- [WHAT THE EXERCISE ASKS]: Could you extend the summary below of the University of Texas fractured-reservoir research project, picking up right after its last sentence?

The goal is to study the size, clustering, and connectivity of rock fractures for improved ability to plot how these features control the movement of reservoir fluids during injection or extraction and to enable design of optimal production processes.
University of Texas at Austin
The project focused on predicting connectivity, clustering, and aperture-fracture pattern attributes that are exceedingly difficult to measure but can be the controlling factors for fluid movement (during injection or extraction) in an oil reservoir. The project involved a multi-disciplinary team whose purpose was to advance technology in the field of fractured reservoir characterization, integrating geological observational techniques and modeling to the fluid-flow quantification of fractured reservoir blocks.
The goal of this research is to develop new technology for the reliable prediction of fracture pattern attributes related to subsurface fluid flow. This would enable producers to optimize development and production schemes, thereby boosting oil production and ultimate oil recovery.
Fractured reservoirs are a challenging reservoir management and exploitation problem. There are two main aspects of fractured reservoir engineering that still need significant technology development: fracture pattern characterization and fractured reservoir flow simulation. This project has an interdisciplinary team of engineers and geologists working on both of these problems in concert in an attempt to advance the state of the art.
The project comprised four main tasks:
In tackling these tasks, the project focused on four main areas of challenge:
- Task 1: Quantify the systematics of fracture opening distributions, as only open fractures impact fluid flow. Previous work indicates that many permeable fractures in reservoirs are propped open by partial mineralization. The researchers sought to quantify that through microscopic analysis for subsurface core.

- [DATASET ENTRIES]:
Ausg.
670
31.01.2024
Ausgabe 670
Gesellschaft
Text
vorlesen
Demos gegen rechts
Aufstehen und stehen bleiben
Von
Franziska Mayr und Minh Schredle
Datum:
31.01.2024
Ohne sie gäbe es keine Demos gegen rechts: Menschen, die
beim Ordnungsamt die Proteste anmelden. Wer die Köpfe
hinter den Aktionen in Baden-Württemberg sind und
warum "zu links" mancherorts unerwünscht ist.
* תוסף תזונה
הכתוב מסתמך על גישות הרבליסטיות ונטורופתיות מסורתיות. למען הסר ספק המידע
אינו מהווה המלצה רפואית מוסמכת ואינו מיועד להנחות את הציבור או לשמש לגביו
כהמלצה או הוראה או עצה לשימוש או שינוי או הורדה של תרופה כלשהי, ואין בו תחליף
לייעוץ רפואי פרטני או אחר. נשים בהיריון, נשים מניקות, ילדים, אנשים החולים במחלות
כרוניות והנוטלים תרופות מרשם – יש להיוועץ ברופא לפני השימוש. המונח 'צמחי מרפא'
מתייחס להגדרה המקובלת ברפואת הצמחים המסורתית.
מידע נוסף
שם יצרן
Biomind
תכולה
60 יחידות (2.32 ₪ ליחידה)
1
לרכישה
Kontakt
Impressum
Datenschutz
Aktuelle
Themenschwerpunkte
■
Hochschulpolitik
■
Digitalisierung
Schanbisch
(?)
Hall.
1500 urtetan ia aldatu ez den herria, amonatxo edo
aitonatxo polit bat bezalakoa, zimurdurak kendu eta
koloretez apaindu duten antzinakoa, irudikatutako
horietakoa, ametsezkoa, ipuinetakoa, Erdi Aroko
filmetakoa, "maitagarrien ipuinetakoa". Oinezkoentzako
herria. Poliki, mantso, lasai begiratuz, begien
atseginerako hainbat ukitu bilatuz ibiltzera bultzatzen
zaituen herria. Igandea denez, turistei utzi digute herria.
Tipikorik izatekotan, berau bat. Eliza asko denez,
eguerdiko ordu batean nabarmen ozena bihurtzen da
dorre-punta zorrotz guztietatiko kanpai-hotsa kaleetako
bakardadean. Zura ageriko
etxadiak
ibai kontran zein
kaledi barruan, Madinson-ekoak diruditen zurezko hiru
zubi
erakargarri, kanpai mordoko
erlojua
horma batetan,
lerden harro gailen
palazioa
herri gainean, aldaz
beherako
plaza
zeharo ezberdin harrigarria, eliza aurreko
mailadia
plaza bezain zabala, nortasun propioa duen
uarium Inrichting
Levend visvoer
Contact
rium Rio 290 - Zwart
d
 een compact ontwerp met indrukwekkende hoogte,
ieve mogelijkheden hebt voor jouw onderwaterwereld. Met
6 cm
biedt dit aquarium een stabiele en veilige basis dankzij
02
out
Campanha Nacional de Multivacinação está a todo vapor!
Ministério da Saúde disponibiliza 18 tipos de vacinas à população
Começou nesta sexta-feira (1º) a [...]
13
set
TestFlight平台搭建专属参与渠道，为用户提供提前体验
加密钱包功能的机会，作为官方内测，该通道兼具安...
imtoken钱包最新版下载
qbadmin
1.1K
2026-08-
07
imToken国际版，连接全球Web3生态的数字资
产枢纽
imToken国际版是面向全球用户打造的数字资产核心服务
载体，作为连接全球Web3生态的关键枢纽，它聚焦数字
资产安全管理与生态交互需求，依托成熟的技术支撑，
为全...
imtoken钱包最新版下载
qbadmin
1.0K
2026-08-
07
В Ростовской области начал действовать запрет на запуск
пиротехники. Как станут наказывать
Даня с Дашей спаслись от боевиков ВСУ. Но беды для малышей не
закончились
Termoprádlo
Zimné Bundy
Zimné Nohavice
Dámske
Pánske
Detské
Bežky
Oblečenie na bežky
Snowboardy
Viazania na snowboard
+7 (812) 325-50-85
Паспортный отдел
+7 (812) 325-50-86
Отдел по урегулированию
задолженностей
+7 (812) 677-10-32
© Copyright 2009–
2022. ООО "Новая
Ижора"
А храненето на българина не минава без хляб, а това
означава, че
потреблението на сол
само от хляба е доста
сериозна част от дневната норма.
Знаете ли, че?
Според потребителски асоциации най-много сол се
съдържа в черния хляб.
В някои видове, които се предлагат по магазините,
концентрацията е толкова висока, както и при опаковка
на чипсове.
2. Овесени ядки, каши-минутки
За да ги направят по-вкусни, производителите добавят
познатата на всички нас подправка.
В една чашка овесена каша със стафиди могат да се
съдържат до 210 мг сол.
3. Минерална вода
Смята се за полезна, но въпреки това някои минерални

- [RESPONSE TO THIS EXERCISE]:
- Task 2: Investigate the theoretical aspects of fracture mineralization and why some fractures fill only partially while others completely close. This involves a geochemical analysis of mineral deposition in fractures. Observations and analysis of fracture infilling by minerals are being performed in the geomechanical context of natural fracture pattern development.
- Task 3: Conduct a systematic study of the fracture mechanics properties of rock that control fracture pattern geometry.
- Task 4: Integrate all of the fracture observations by using a reservoir simulation code that discretely accounts for each fracture in an effort to quantify the flow properties of different fracture realizations.
- Observational verification of a characteristic fracture size (aperture) below which natural fractures are completely mineralized and above which fractures preserve porosity and would be expected to be conduits for flow.
- Theoretical investigation of the geochemical controls on fracture mineralization and how fracture aperture size can affect the amount of preserved porosity in natural fractures.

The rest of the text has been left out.